The behaviors actually performed by a particular individual, especially the ones that take up most time, are a small subset of possible behaviors. What do people do when they are bored? It seems like people typically have about three to five things they do.
Somehow, from the ocean of possible behaviors, each human picks mostly a few things to do.
These few behaviors make up life; they determine feeling and meaning, moment to moment, day to day.
If you ever meet me in person and want to put me at ease, ask me about running or knitting. These are two of my behaviors, my behavioral centers, and one indication of that is how much I like talking about them specifically. I do feel that there is something special about them, and that they connect to my nature on a fundamental level.
One person’s Ritual is all but useless to another, especially a really good Ritual.
Here is the generative method of Christopher Alexander, applied to the way one spends one’s time, in pursuit of deep laziness:
In the context of behaviors, “Centers” might be activities, virtues, places, people, ambiances, longings, imaginings, memories, times of day, flavors. A well-developed center will be easy to see; it will produce positive emotion, a feeling of quiet ease, of non-separateness from the world. It will carry many layers of elaboration and generation. It may be completely worked into the fabric of life, touching and intertwining with other Centers.
A whiff of emotion, a whim, a half-joking suggestion, can be the basis for doing a new behavior or elaborating an old one.
You may find that you are in possession of an aesthetic, which guides change by provisionally excluding most behaviors and provisionally including others on intuitive grounds. An aesthetic can help you sort through possible centers.
Behavioral “Centers” are the things that feel most like reflections of your own self, that seem to connect effortlessly to the underlying wholeness in your life. The most important ones tend to have old roots.
No one has a routine that works perfectly, unchanged, forever, every season of the year. (If they did, I doubt they’d be reading this.) On the contrary, behaviors and Rituals must change and self-repair as the individual and circumstances change.

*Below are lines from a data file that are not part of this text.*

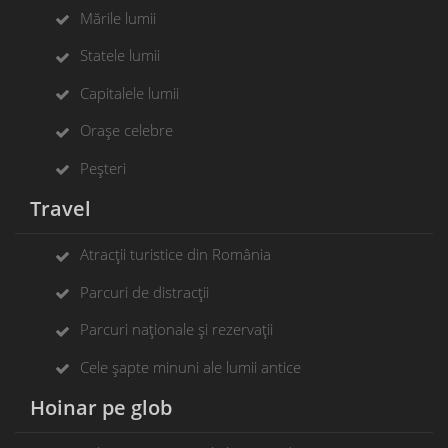
Mările lumii
Statele lumii
Capitalele lumii
Orașe celebre
Peșteri
Travel
Atracții turistice din România
Parcuri de distracții
Parcuri naționale și rezervații
Cele șapte minuni ale lumii antice
Hoinar pe glob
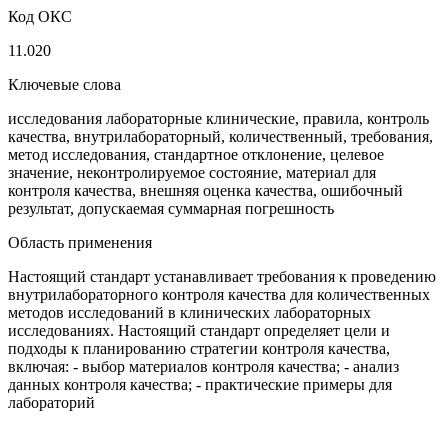
Код ОКС
11.020
Ключевые слова
исследования лабораторные клинические, правила, контроль
качества, внутрилабораторный, количественный, требования,
метод исследования, стандартное отклонение, целевое
значение, неконтролируемое состояние, материал для
контроля качества, внешняя оценка качества, ошибочный
результат, допускаемая суммарная погрешность
Область применения
Настоящий стандарт устанавливает требования к проведению
внутрилабораторного контроля качества для количественных
методов исследований в клинических лабораторных
исследованиях. Настоящий стандарт определяет цели и
подходы к планированию стратегии контроля качества,
включая: - выбор материалов контроля качества; - анализ
данных контроля качества; - практические примеры для
лабораторий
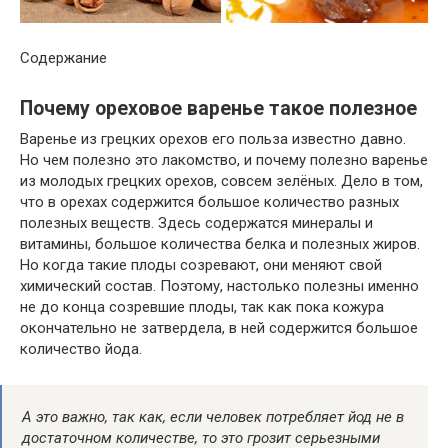
Содержание
Почему ореховое варенье такое полезное
Варенье из грецких орехов
его
польза известно давно.
Но чем полезно это лакомство, и почему полезно варенье
из молодых грецких орехов,
совсем
зелёных. Дело в том,
что в орехах содержится
большое
количество
разных
полезных веществ. Здесь содержатся минералы и
витамины,
большое
количества белка и полезных жиров.
Но когда такие плоды созревают,
они
меняют
свой
химический состав. Поэтому, настолько полезны
именно
не до конца созревшие плоды, так как пока кожура
окончательно не затвердела, в
ней
содержится
большое
количество йода.
А это важно, так как, если человек потребляет йод не в
достаточном количестве, то это грозит серьезными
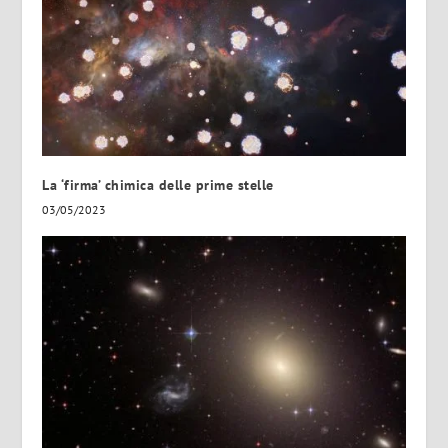
La ‘firma’ chimica delle prime stelle
03/05/2023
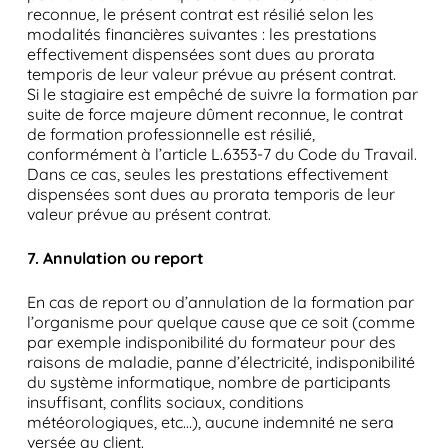
reconnue, le présent contrat est résilié selon les
modalités financières suivantes : les prestations
effectivement dispensées sont dues au prorata
temporis de leur valeur prévue au présent contrat.
Si le stagiaire est empêché de suivre la formation par
suite de force majeure dûment reconnue, le contrat
de formation professionnelle est résilié,
conformément à l’article L.6353-7 du Code du Travail.
Dans ce cas, seules les prestations effectivement
dispensées sont dues au prorata temporis de leur
valeur prévue au présent contrat.
7. Annulation ou report
En cas de report ou d’annulation de la formation par
l’organisme pour quelque cause que ce soit (comme
par exemple indisponibilité du formateur pour des
raisons de maladie, panne d’électricité, indisponibilité
du système informatique, nombre de participants
insuffisant, conflits sociaux, conditions
météorologiques, etc…), aucune indemnité ne sera
versée au client.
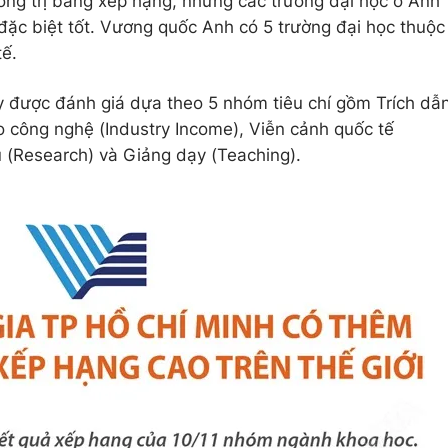
ng trị bảng xếp hạng, nhưng các trường đại học ở Anh
 đặc biệt tốt. Vương quốc Anh có 5 trường đại học thuộc
tế.
y được đánh giá dựa theo 5 nhóm tiêu chí gồm Trích dẫ
ao công nghệ (Industry Income), Viễn cảnh quốc tế
u (Research) và Giảng dạy (Teaching).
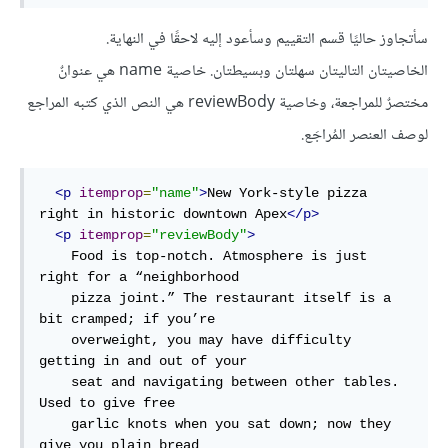
سأتجاوز حاليًا قسم التقييم وسأعود إليه لاحقًا في النهاية.
الخاصيتان التاليتان سهلتان وبسيطتان. خاصية name هي عنوانٌ
مختصرٌ للمراجعة، وخاصية reviewBody هي النص الذي كتبه المراجع
لوصف العنصر المُراجَع.
<p
itemprop
=
"name"
>
New York-style pizza 
right
in
 historic downtown Apex
</p>
<p
itemprop
=
"reviewBody"
>
    Food is top-notch. Atmosphere is just 
right
for
a
 “neighborhood

    pizza joint.” The restaurant itself is 
a
bit cramped; 
if
 you’re

    overweight, you may have difficulty 
getting 
in
and
 out 
of
 your

    seat 
and
 navigating between other tables. 
Used 
to
 give free

    garlic knots when you sat down; now they 
give you plain bread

This process – the elaboration of personal behavioral centers – is the ongoing work of a lazy life. In the domain of architectural forms, Christopher Alexander distinguishes “generated” forms (those created by repeated elaboration, that is, by structure-preserving transformations) from “fabricated” forms (those created in a top-down manner from a pre-existing image, without any kind of interactive unfolding). In terms of the behavioral repertoire, equivalents might be “elaborated time” (lazy time, experienced as an unfolding and elaboration of behavioral centers) and “scheduled time” (behaviors legibilized and organized top-down to satisfy a pre-existing image of proper behavior, OR the related dread that one has failed at this brutal form of organization).
Elaborated time is reached in easy steps, a natural progression arising from each particular context. Its essence is doing the most natural, lazy thing that accords with the context of the whole person and all of the accompanying circumstances.